There are many ways to promote a high school foreign trip. Classroom decoration and appropriate reminders of past trips sell future adventures.
One mid-June, weeks after the high school semester ended, a recent graduate stopped by the classroom door and fixed his gaze at the blank wall on the opposite side of the room. I had already removed all wall hangings in preparation for repainting and general renovation. Judd, however, sat down and pointed to the wall which had been decorated for an entire year with fast-food placemats taken from restaurants in different countries like Russia, Italy, Turkey, and Australia. The collage was designed to promote a global aspect to a particularly American habit of eating.
Well Meaning Ideas Might Prove Counter Productive
“My lunch period came right after your history class,” Judd state wistfully. “I came into this class hungry every day and was forced to stare at delicious burgers from all over the world.” The collage served several purposes.
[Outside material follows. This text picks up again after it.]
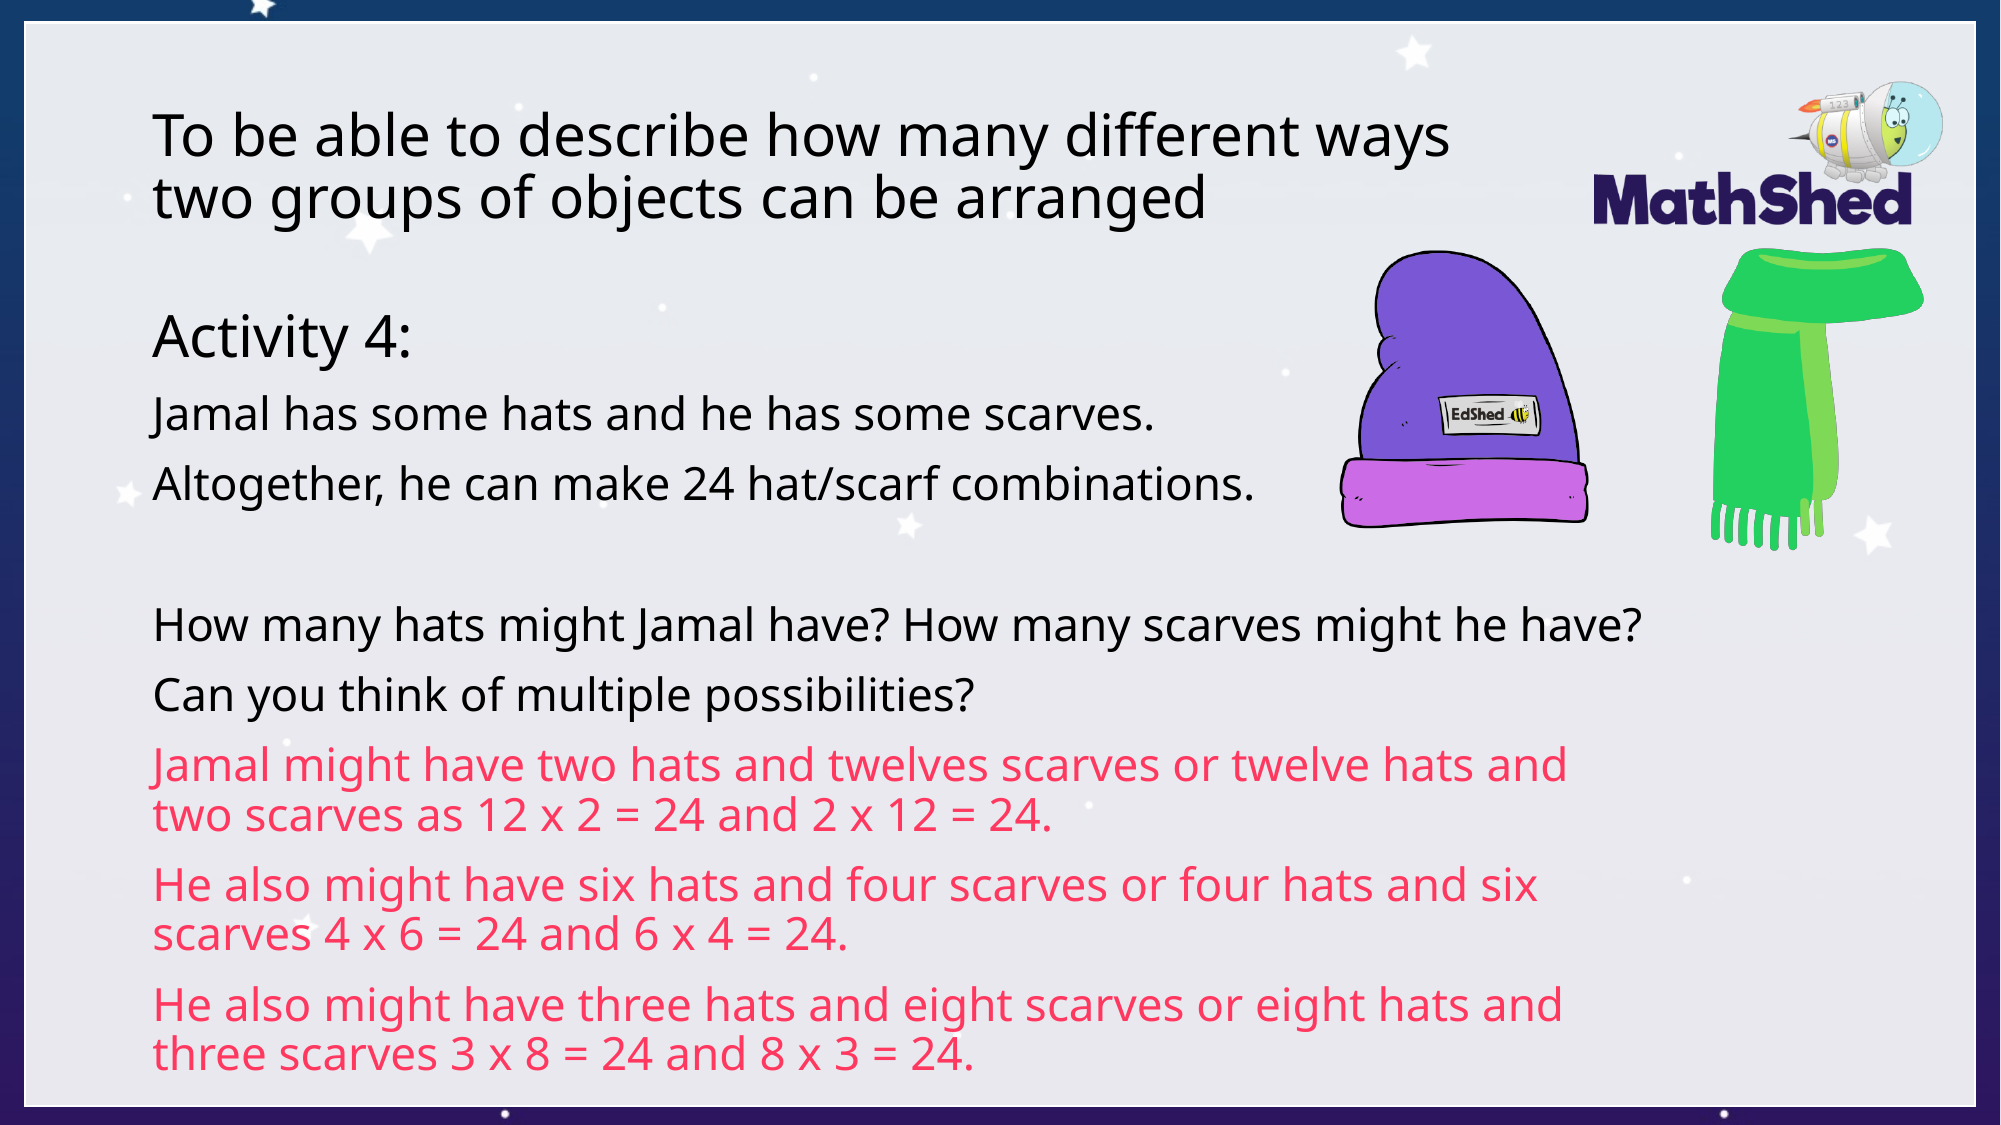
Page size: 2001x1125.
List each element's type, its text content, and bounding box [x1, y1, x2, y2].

list Activity 4: Jamal has some hats and he has some scarves. Altogether, he can make 24 hat/scarf combinations. How many hats might Jamal have? How many scarves might he have? Can you think of multiple possibilities? Jamal might have two hats and twelves scarves or twelve hats and two scarves as 12 x 2 = 24 and 2 x 12 = 24. He also might have six hats and four scarves or four hats and six scarves 4 x 6 = 24 and 6 x 4 = 24. He also might have three hats and eight scarves or eight hats and three scarves 3 x 8 = 24 and 8 x 3 = 24. [137, 299, 1664, 1014]
picture [0, 0, 2001, 1125]
title To be able to describe how many different ways two groups of objects can be arranged [137, 59, 1578, 278]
It represented a colorful sales pitch to promote summer trips abroad. It was also an attempt to highlight aspects of globalism within the American history curriculum. It never occurred to me that its purpose provided animosity and hunger!
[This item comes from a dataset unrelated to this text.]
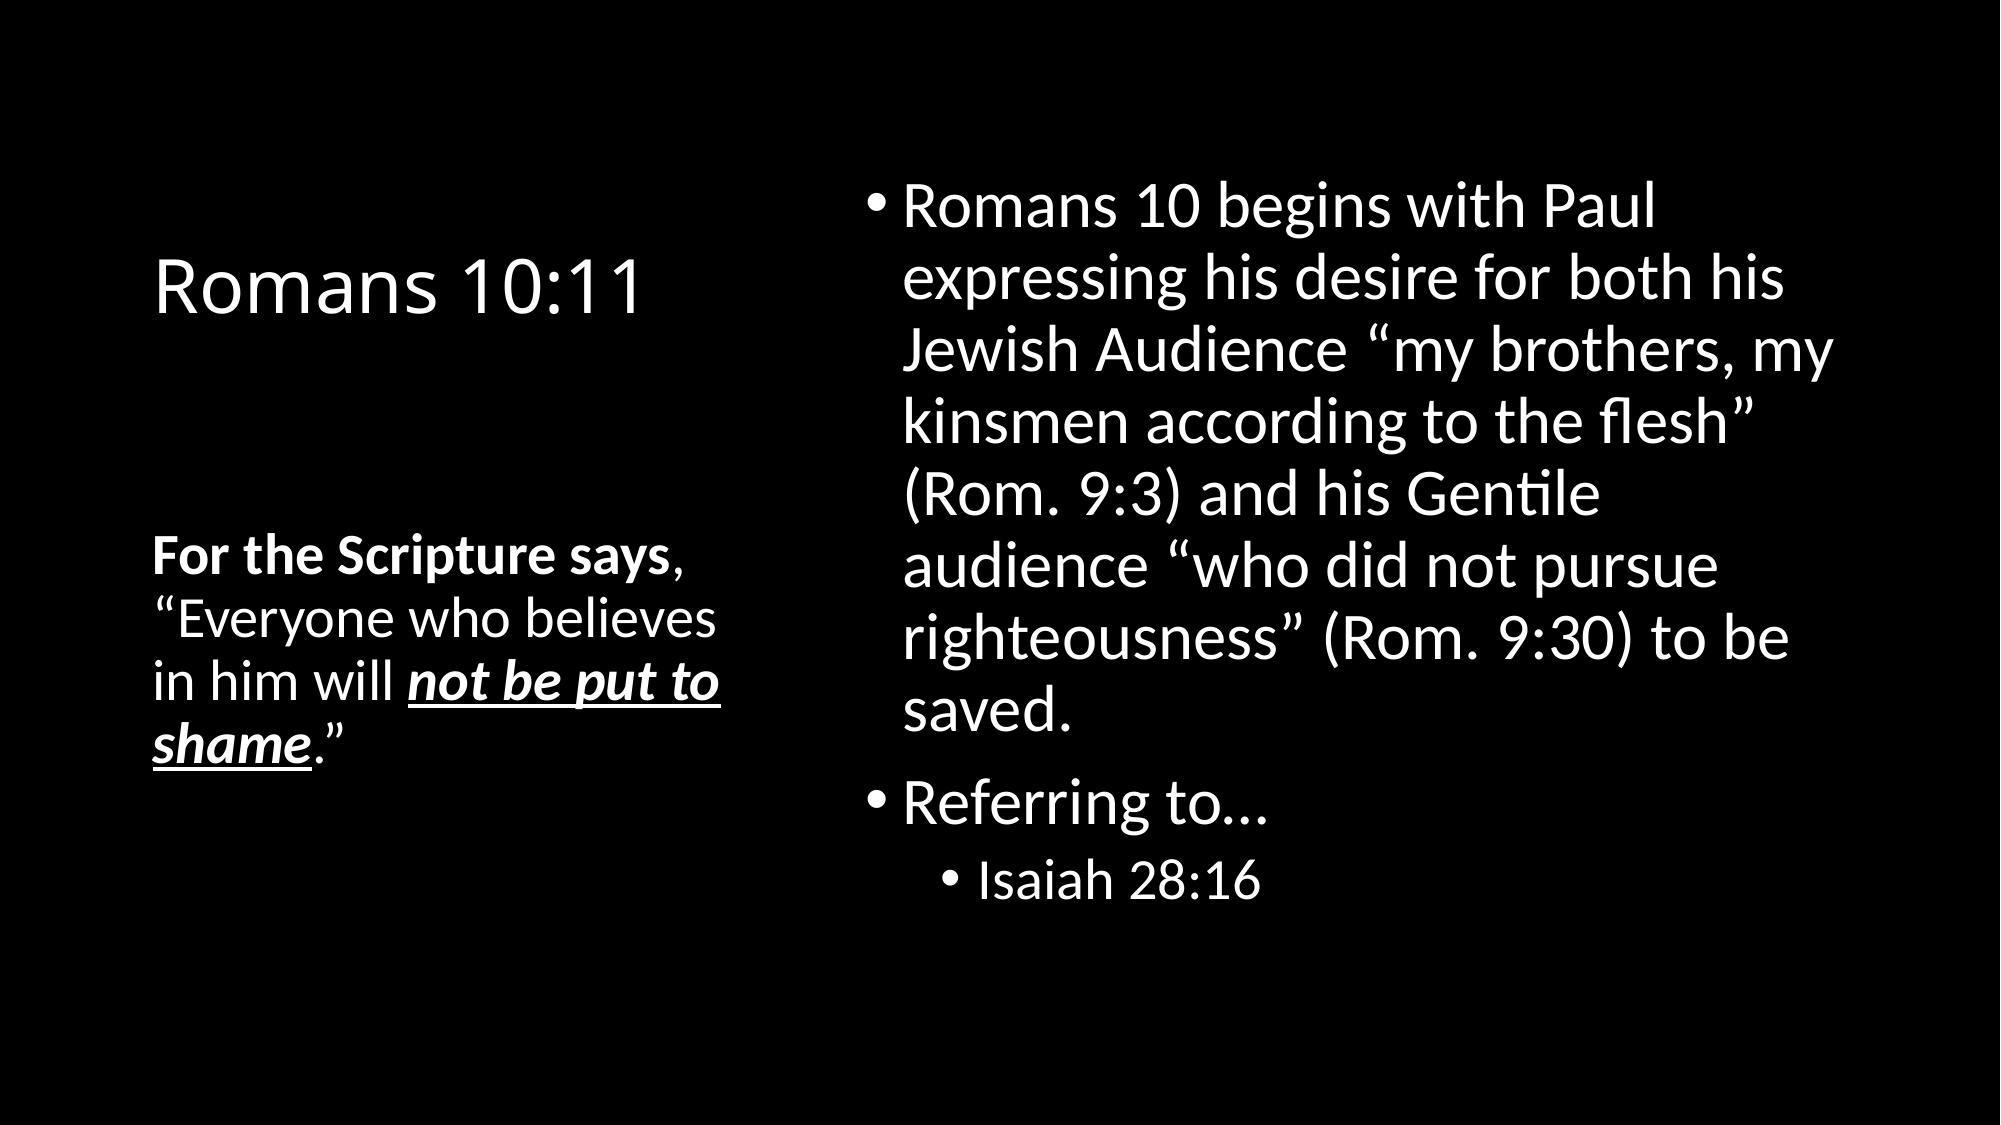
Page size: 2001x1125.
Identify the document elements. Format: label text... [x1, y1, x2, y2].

list For the Scripture says, “Everyone who believes in him will not be put to shame.” [137, 337, 783, 963]
list Romans 10 begins with Paul expressing his desire for both his Jewish Audience “my brothers, my kinsmen according to the flesh” (Rom. 9:3) and his Gentile audience “who did not pursue righteousness” (Rom. 9:30) to be saved. Referring to… Isaiah 28:16 [850, 161, 1863, 962]
title Romans 10:11 [137, 75, 783, 337]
Judd’s honest appraisal demonstrated that the placemats probably did more harm than good and should have been replaced with symbols and images more meaningful toward foreign travel considerations. Some teachers mount posters of famous world landmarks like the Eiffel Tower in Paris, Athens’ Acropolis, or Big Ben in London. But even travel posters fail to fully connect students with any meaningful global connection and, ultimately, experience.
Students Involved Send a Better Message than Inactivity
The best wall decorations designed to elicit interest in foreign adventures are group pictures enlarged as posters. A group picture of students standing in front of the iconic Sydney Opera House raises eyebrows, but a serious of larger pictures depicting students at the top of Sydney’s Harbor Bridge overlooking Circular Key personalize an adventure experience that few students will duplicate.
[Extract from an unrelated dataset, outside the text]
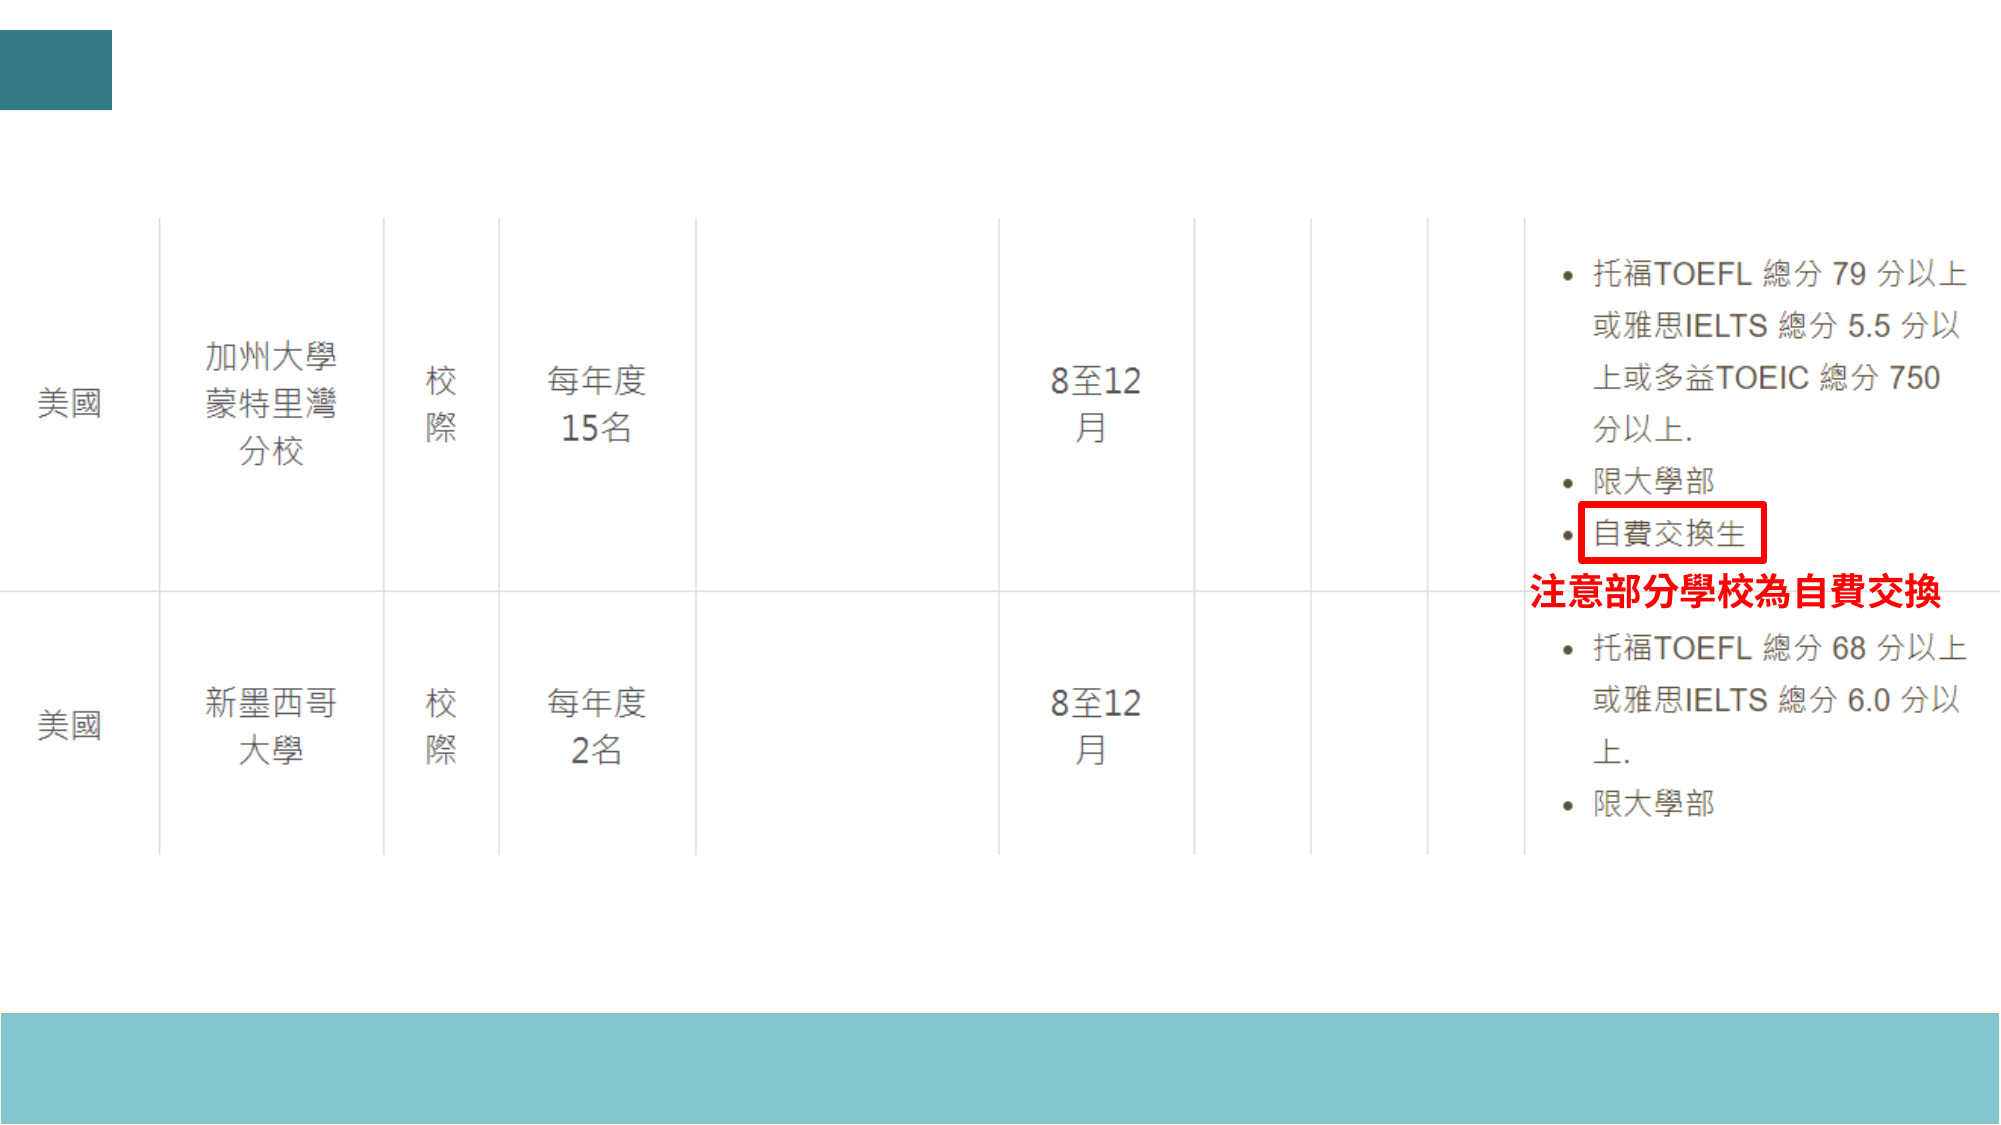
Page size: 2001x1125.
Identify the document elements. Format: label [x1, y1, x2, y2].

text_box [0, 1011, 2000, 1125]
text_box [0, 30, 112, 111]
picture [0, 218, 2000, 856]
Students react best to action pictures clearly identified with an atypical foreign travel experience. This might be sloshing through a rainforest creek, cruising the Danube River at Budapest or Vienna, and walking St. Petersburg’s Nevskii Prospect in the dead of winter.
How to Use the High School Classroom
By the time students enter high school, classroom decorations such as intricately prepared bulletin boards serve little education purpose. Schools that sponsor foreign trips for their students in language and history departments should use these educational billboards to create interest in the planned trips while attempting to integrate global messages into on-going curricular goals. The beginnings of Western Civilization can be seen firsthand in Italy and Greece and can be displayed on classroom rooms as a “preview of coming attractions.” Students should feel enticed to wander through the excavations at Pompeii or trudge through Germany’s most famous castle, Neuschwanstein, built by the mad king, Ludwig II.
Plastering fast food placemats in a variety of languages yet each depicting a Big Mac cooked to local expectations may be a counterproductive way to sell students on a foreign trip. This is all the more so true because most teacher group leaders do not want their students eating at an American fast food establishment but prefer students sample local cuisine. This is not always easy since some establishments like McDonald’s offer beer as a beverage and reconfigure American products in order to comply with existing law and local taste.
Students Experiment – Even at McDonald’s and Burger King
Secondly, foreign tour directors are often convinced that American students prefer the less expensive fast foods at lunch times and have thwarted planned efforts by teacher-chaperones to find an ethnic restaurant. American fast food restaurants are frequently well attended, attesting to their popularity whether in Helsinki or Dresden. Even the McDonald’s at Rothenburg ob der Tauber was build to blend into the Seventeenth Century motif.
Selling students on a foreign tour begins, in part, with tempting reminders from past, successful trips. If none were taken, students that have been abroad should be encouraged to submit enlarged action pictures of people doing something other than posing for the camera. Such images best promote global adventures whether representing seven-day trips of month-long treks such as through the South Pacific.